Commentary & Reply - Saving Private Ryan - Sir Halford Mackinder - Letter to the Editor

Parameters, Winter, 2000 by Reed R. Bonadonna, William J. Prior, Michael P. Noonan

* That cities on the "fringes of civilizations" have problems is not a result of the causal power of history (i.e., "they have always hated each other"). Rather, "causes for killing" are clearly related to political, economic, and/or ideological factors.

* Munich may have "whimpered" not in relationship to its categorization as a "hierarchical city" but because it was the end of a painful war. Likewise, Mogadishu was just really beginning to mobilize political and military forces against a number of likely "enemies." That war will also eventually end with a whimper. They all do.

* I am not sure how cities "squander" creative energies by being multicultural. We need some clarification on that point. Some people even like having spaghetti, chow mein, sushi, and hot dogs available on the same street. It is only when differences become politicized that competition can turn into conflict. This is a challenge for democratic politics.

* Most people agree that the fighting between Palestinians and Israelis is not irreconcilable, given historical patterns which have more peaceful times than conflict periods, and not related to profound difference in beliefs, values, and ambitions-- they are all "peoples of the Book(s)" having remarkably similar codes of belief and conduct but very different political experiences. Most of the time, under most conditions, their social relationships are quite peaceful.

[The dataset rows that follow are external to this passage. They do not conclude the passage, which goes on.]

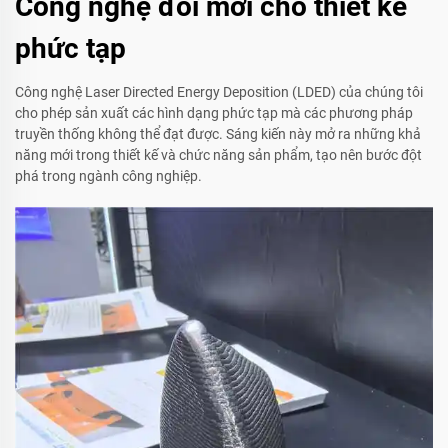
Công nghệ đổi mới cho thiết kế
phức tạp
Công nghệ Laser Directed Energy Deposition (LDED) của chúng tôi
cho phép sản xuất các hình dạng phức tạp mà các phương pháp
truyền thống không thể đạt được. Sáng kiến này mở ra những khả
năng mới trong thiết kế và chức năng sản phẩm, tạo nên bước đột
phá trong ngành công nghiệp.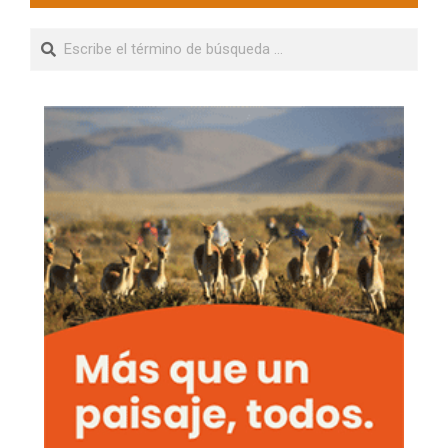
Buscar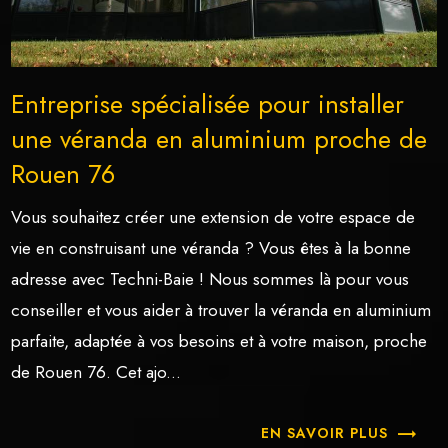
Entreprise spécialisée pour installer
une véranda en aluminium proche de
Rouen 76
Vous souhaitez créer une extension de votre espace de
vie en construisant une véranda ? Vous êtes à la bonne
adresse avec Techni-Baie ! Nous sommes là pour vous
conseiller et vous aider à trouver la véranda en aluminium
parfaite, adaptée à vos besoins et à votre maison, proche
de Rouen 76. Cet ajo...
EN SAVOIR PLUS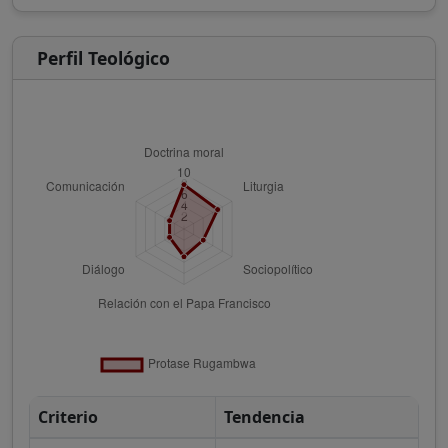
Perfil Teológico
Criterio
Tendencia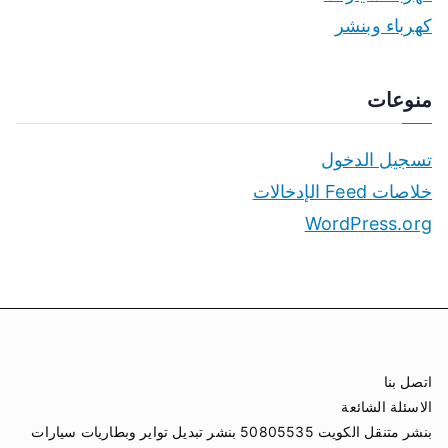
كهرباء وبنشر
منوعات
تسجيل الدخول
خلاصات Feed الإدخالات
WordPress.org
اتصل بنا
الاسئلة الشائعة
بنشر متنقل الكويت 50805535 بنشر تبديل تواير وبطاريات سيارات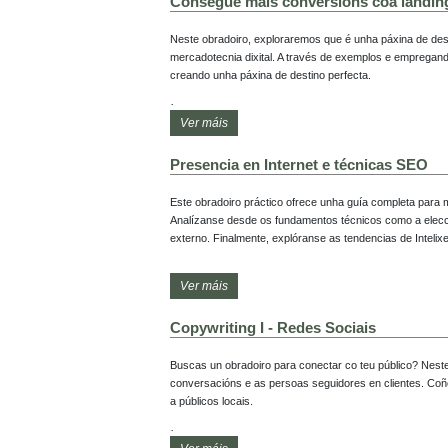
Consegue máis conversións coa landing
Neste obradoiro, exploraremos que é unha páxina de des
mercadotecnia dixital. A través de exemplos e empregand
creando unha páxina de destino perfecta.

Índice de contidos:

Ver máis
1. Que é unha páxina de destino e por que a necesito?

2. Tipos de conversións e para que se usan.

Presencia en Internet e técnicas SEO
3. Anatomía dunha páxina de destino: tipos e característic
4. Diferenzas entre unha páxina web e unha páxina de des
5. Ferramentas para crear unha páxina de destino.

Este obradoiro práctico ofrece unha guía completa para m
6. Exemplos e casos de éxito.

Analízanse desde os fundamentos técnicos como a elecció
externo. Finalmente, explóranse as tendencias de Intelixen
O obradoiro será impartido por María Aller, Licenciada en
Comunicación Corporativa pola Universidad de A Coruña e
1. Conceptos Básicos: Dominio, hosting e recomendacións
Ver máis
2. Fundamentos SEO: Definición, autoridade e relevancia.
3. SEO Interno: Palabras clave, etiquetas de título/descric
Copywriting I - Redes Sociais
4. SEO Externo: Estratexias de Link Building, redes soci
O obradoiro será impartido por Guillermo Nass, TSU en De
Buscas un obradoiro para conectar co teu público? Neste
entusiasta da cor e do deseño con experiencia en web, Wo
conversacións e as persoas seguidores en clientes. Coñe
a públicos locais.

Índice de contidos:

* There seems to be some definitional problems with race, blood, and color. If there are "differences in blood" one just might find differences in "race." Race is associated with genotype and phenotype and becomes important when associated with preferential access to valued goods and services. Blood types A, B, or O are not predictors of violence. And color is not the same thing as race or blood. If people, like flowers, come in different colors, we just might have to blame God. We can make color either a benefit or a curse.

* Social organization is most basic at the level of intermarriage--usually an ethnic in-group or out-of-group phenomenon. Hence Lieutenant Colonel Peters' argument about the former Yugoslavia disintegrates. Ethnic groups are not primitive social organizations on an evolutionary march to civilization. They are simply one way human populations organize in support of socialization. The marriage patterns (endogamy) may have been overlooked by modernists, but are critical indicators of political loyalties and economic consumption patterns whether under the rule of an empire or modern state.

* We do know many of the reasons why people kill, and it isn't for a phantasmagoria of identity. There are very real political, economic, and social concerns that form "more than the total of the sum of the parts." But in knowing, there is responsibility.

* A major ethical concern is the implication that single ethnic group or monocultural cities are somehow "best"--if they can be found to exist. Admittedly, there are practical, even compelling arguments for separating people so they can't fight (ethnic cleansing), and/or the deprivation of the object of hatred (genocide). However, the solutions should not be less palatable than the problem.